To which I would argue, then why do we need Dark Lord at all? If we need a spring festival of craft beer, then let’s have one – but let’s not continue to pretend that Dark Lord is still the be-all, end-all of beers and that it’s what really draws the crowds. We can all keep having the fun that’s been had in the past, but potentially with a little more organization, and a few less hurt feelings over poor beer distribution and endless lines. Put Dark Lord on the shelves for $20 a bomber and ditch the self-induced scarcity. I’m all for getting together and drinking beer – but we don’t need to do it like this.

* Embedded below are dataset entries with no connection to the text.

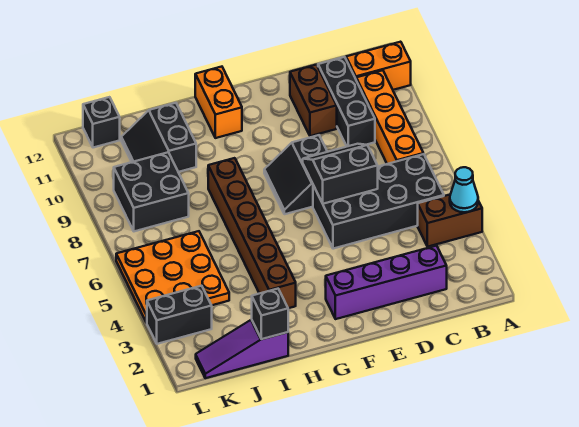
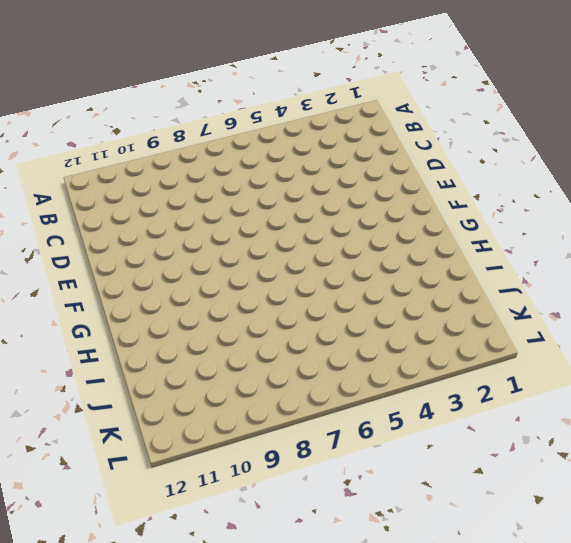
none -> brown brick A4:B4 level 1
none -> orange brick A11:B11 level 1
none -> black brick B5:E6 level 1

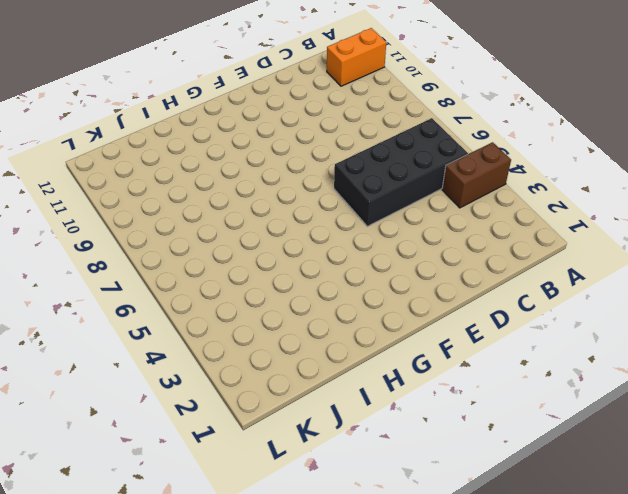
none -> orange brick B7:B10 level 1
none -> purple brick C2:F2 level 1
none -> black brick C9:C11 level 1

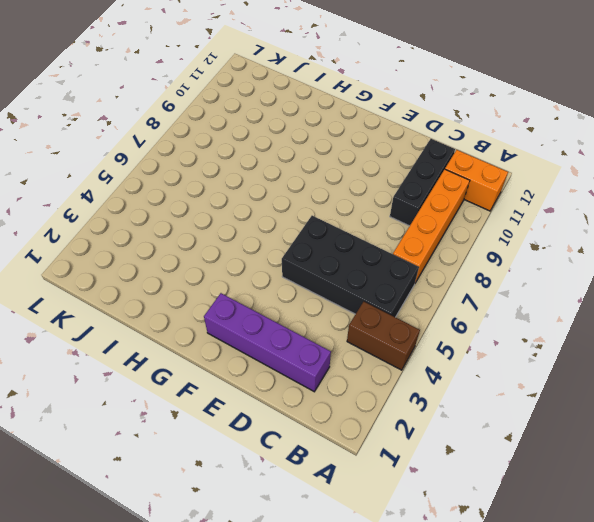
none -> brown brick D10:D11 level 1
none -> black slope E7:F8 level 1 top E
none -> orange brick G11:G12 level 1

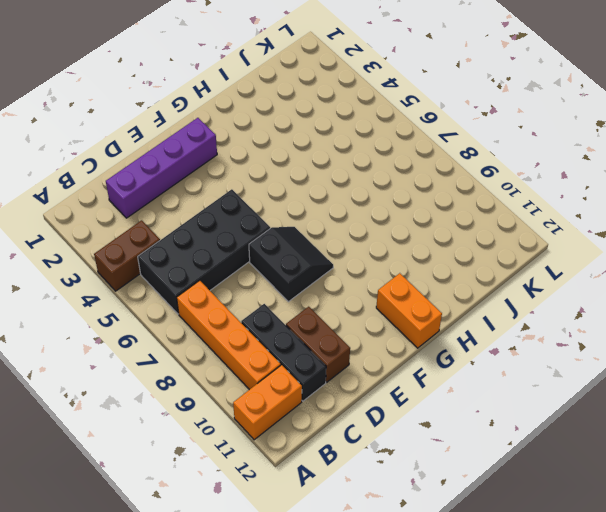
none -> brown brick H3:H8 level 1
none -> purple slope I1:K1 level 1 top I
none -> black slope I10:J11 level 1 top I

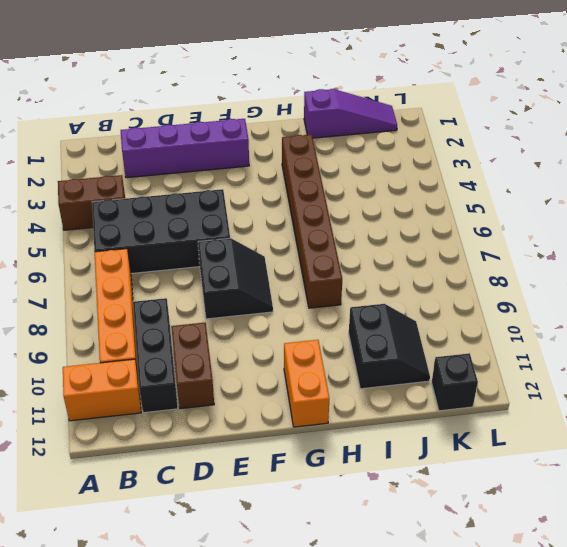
none -> orange plate J4:L6 level 1
none -> black brick J8:K9 level 1
none -> black brick K3:L3 level 1

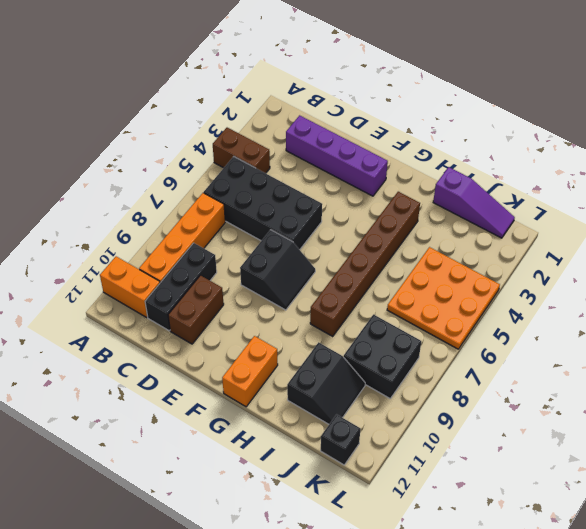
none -> black brick K3:L3 level 1
none -> cyan cone A4 level 2
none -> black slope D6:E7 level 2 top 6

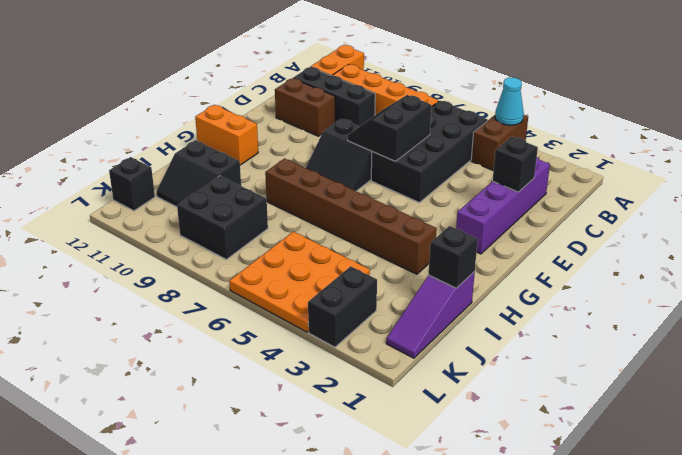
black brick D2 level 2 -> none

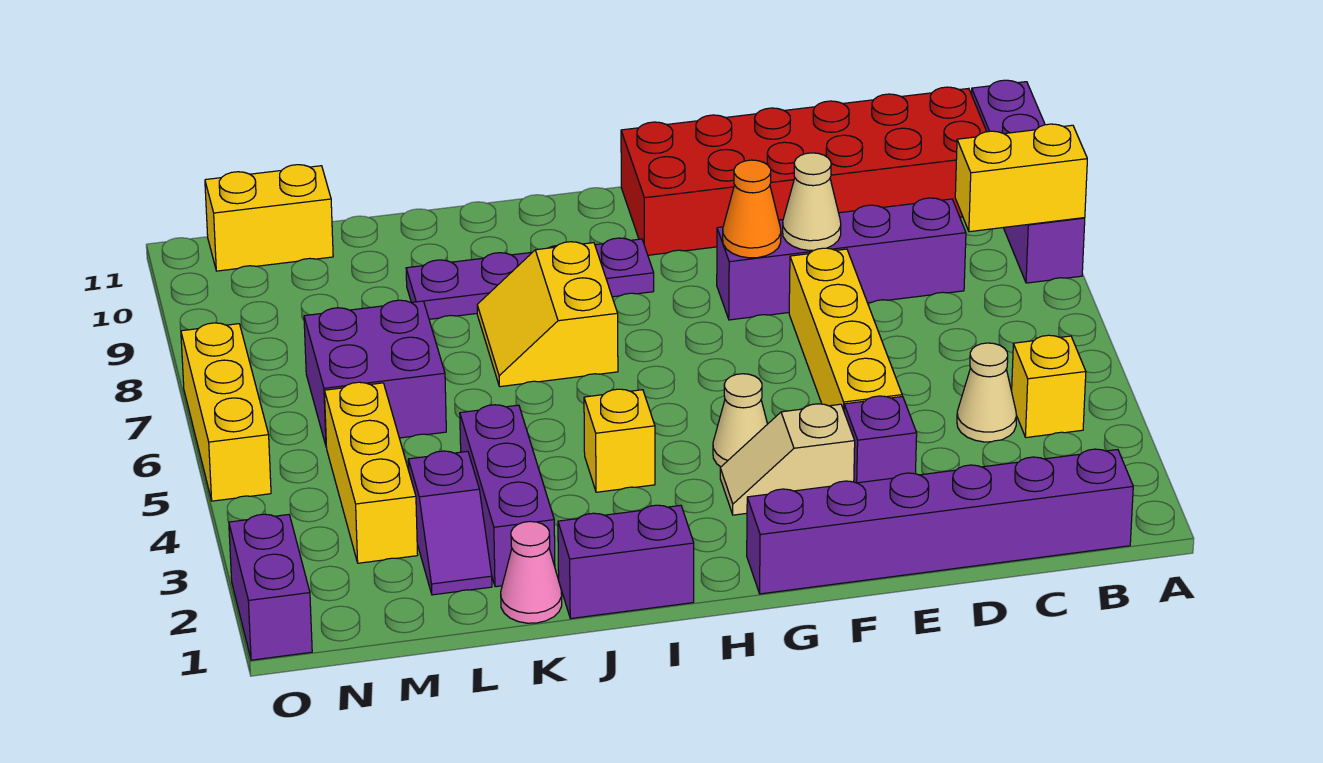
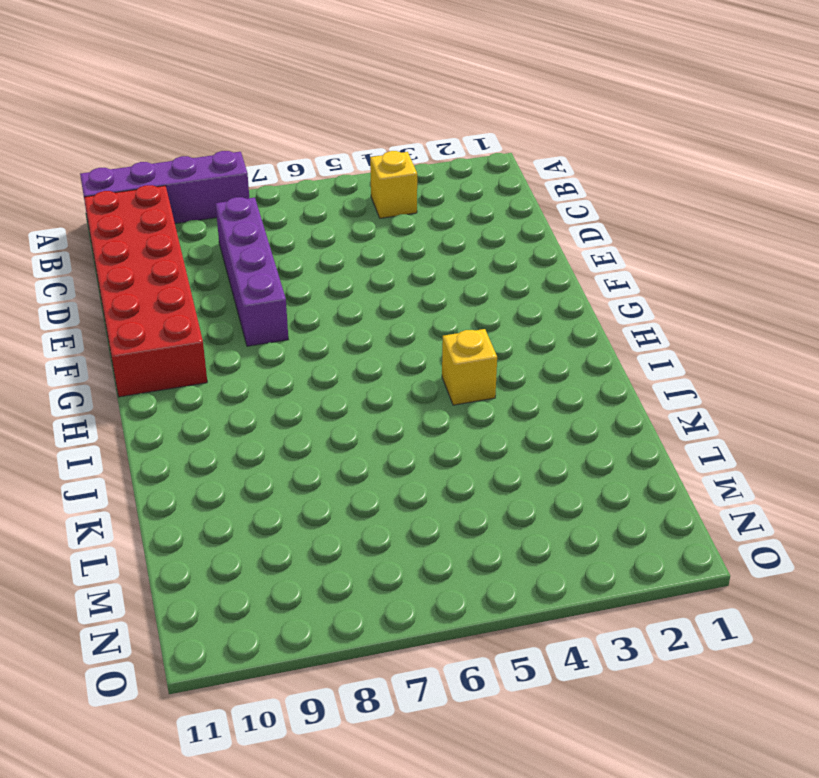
none -> purple brick B1:G1 level 1
none -> tan cone C4 level 1
none -> purple brick E3 level 1

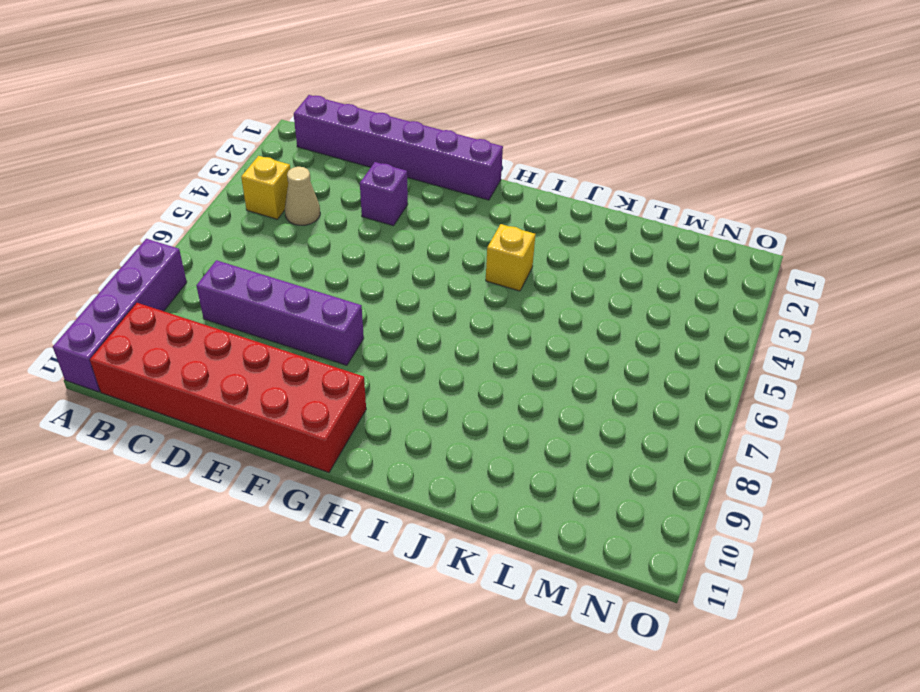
none -> yellow brick E4:E7 level 1
none -> tan slope F3:G3 level 1 top F
none -> tan cone G4 level 1

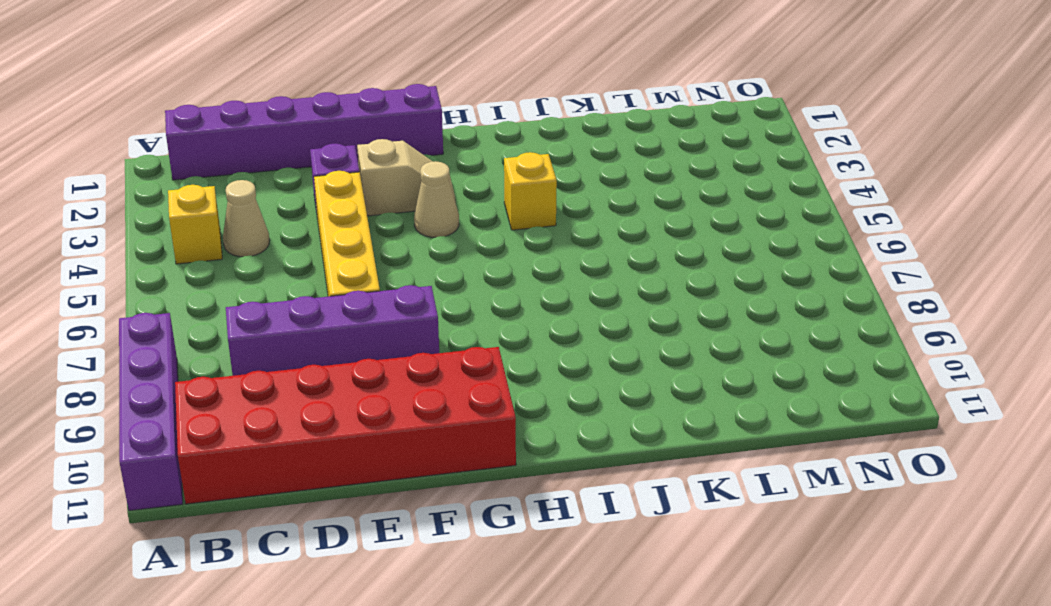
none -> purple plate H9:K9 level 1
none -> purple brick I1:J1 level 1
none -> yellow slope I7:J8 level 1 top I

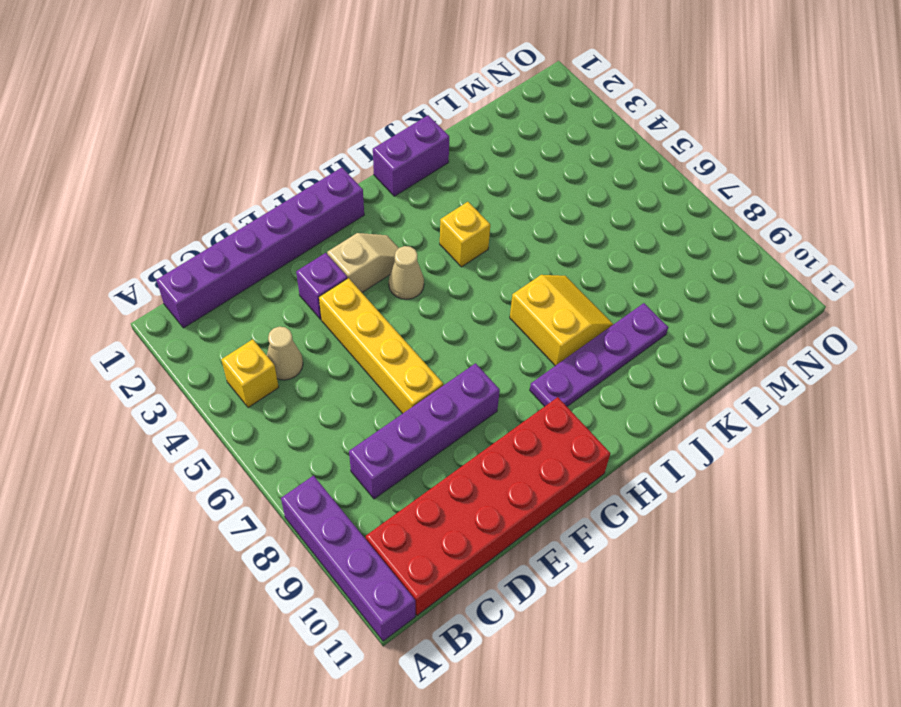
none -> pink cone K1 level 1
none -> purple brick K2:K4 level 1
none -> purple slope L2:L3 level 1 top 3

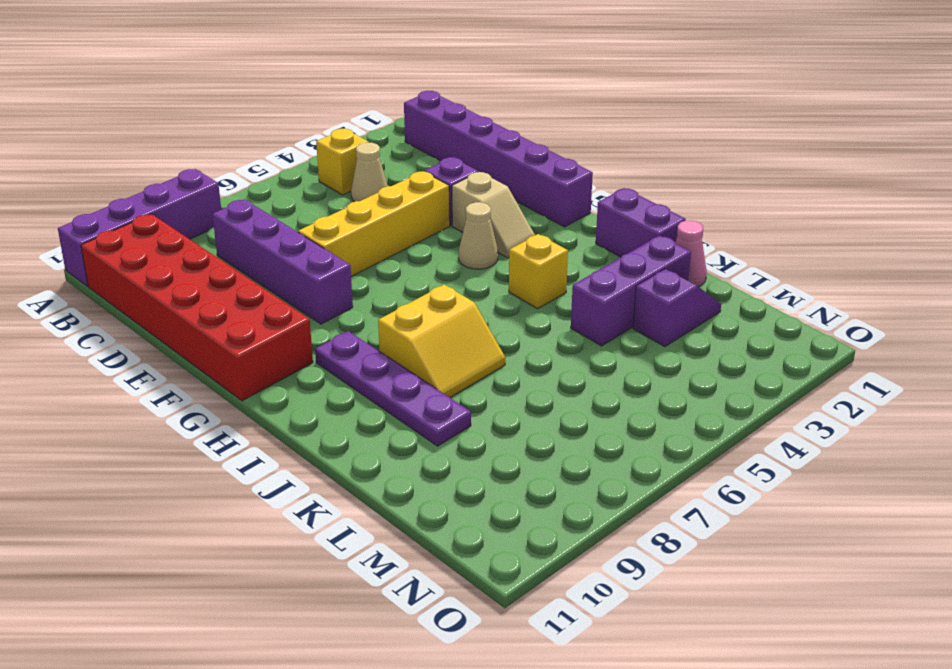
none -> purple brick L6:M7 level 1
none -> yellow brick M3:M5 level 1
none -> yellow brick M11:N11 level 1

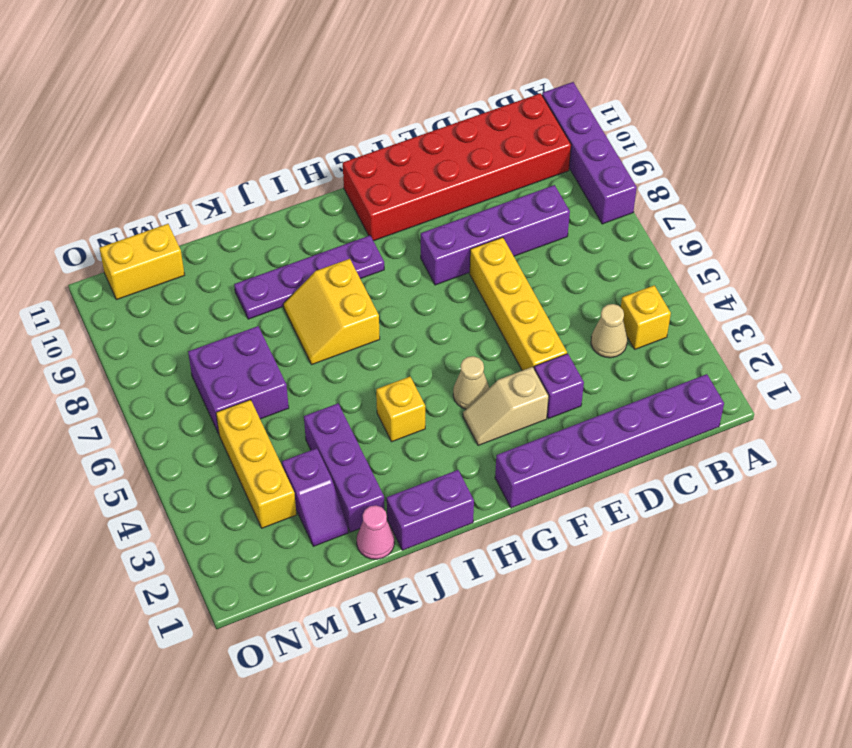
none -> purple brick O1:O2 level 1
none -> yellow brick O5:O7 level 1
none -> yellow brick A8:B8 level 2

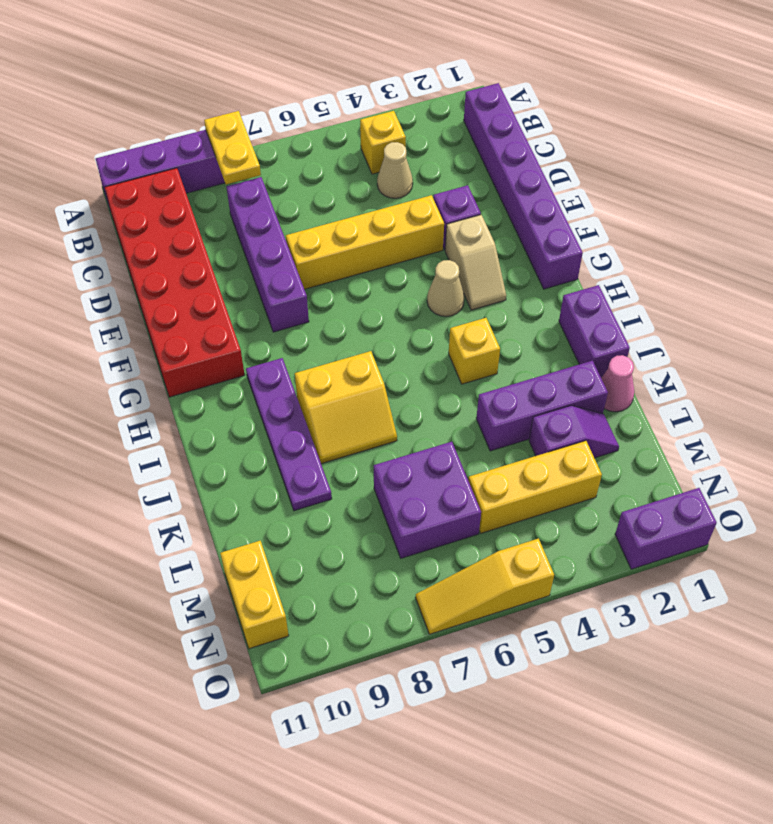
yellow plate A8:B8 level 2 -> yellow brick A8:B8 level 2
yellow slope O5:O7 level 1 top 5 -> yellow brick O5:O7 level 1
none -> tan cone E8 level 2
none -> orange cone F8 level 2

And lest I sound like someone saying “this food sucks, and the portions are small,” the dialing back of this years event only further proves to make my case. If you liked standing in line on a Saturday, you’ll still be able to do so – but as Three Floyds chooses to enforce the ticketholder-only status of this years event, you’ll be hanging out there without the general madness of years past around you. (Which admittedly has an appeal for many.) If that’s what you’re expecting this year to round out your experience, I wouldn’t count on it. This year could be nothing more than driving far, standing a while, getting a couple of beers and going home. Is all that worth it?
It’s undeniable that Dark Lord Day has been an important event in the past. I don’t want to seem ungrateful for what a fantastic brewery like Three Floyds has brought to the world. But as we have more and more options for monster stouts created by fantastic breweries without the hoop-jumping required to find it, I believe the sun is setting on the need for DLD to continue. Some traditions carry on for decades, and others come to a natural end when it seems right. Bells Batch 10k is the last in that brewing tradition, for example. If Dark Lord is truly that great, then put it on the shelves and open it up to the rigors of the spotlight that every other beer gets.
That’s what the Dark Lord truly deserves.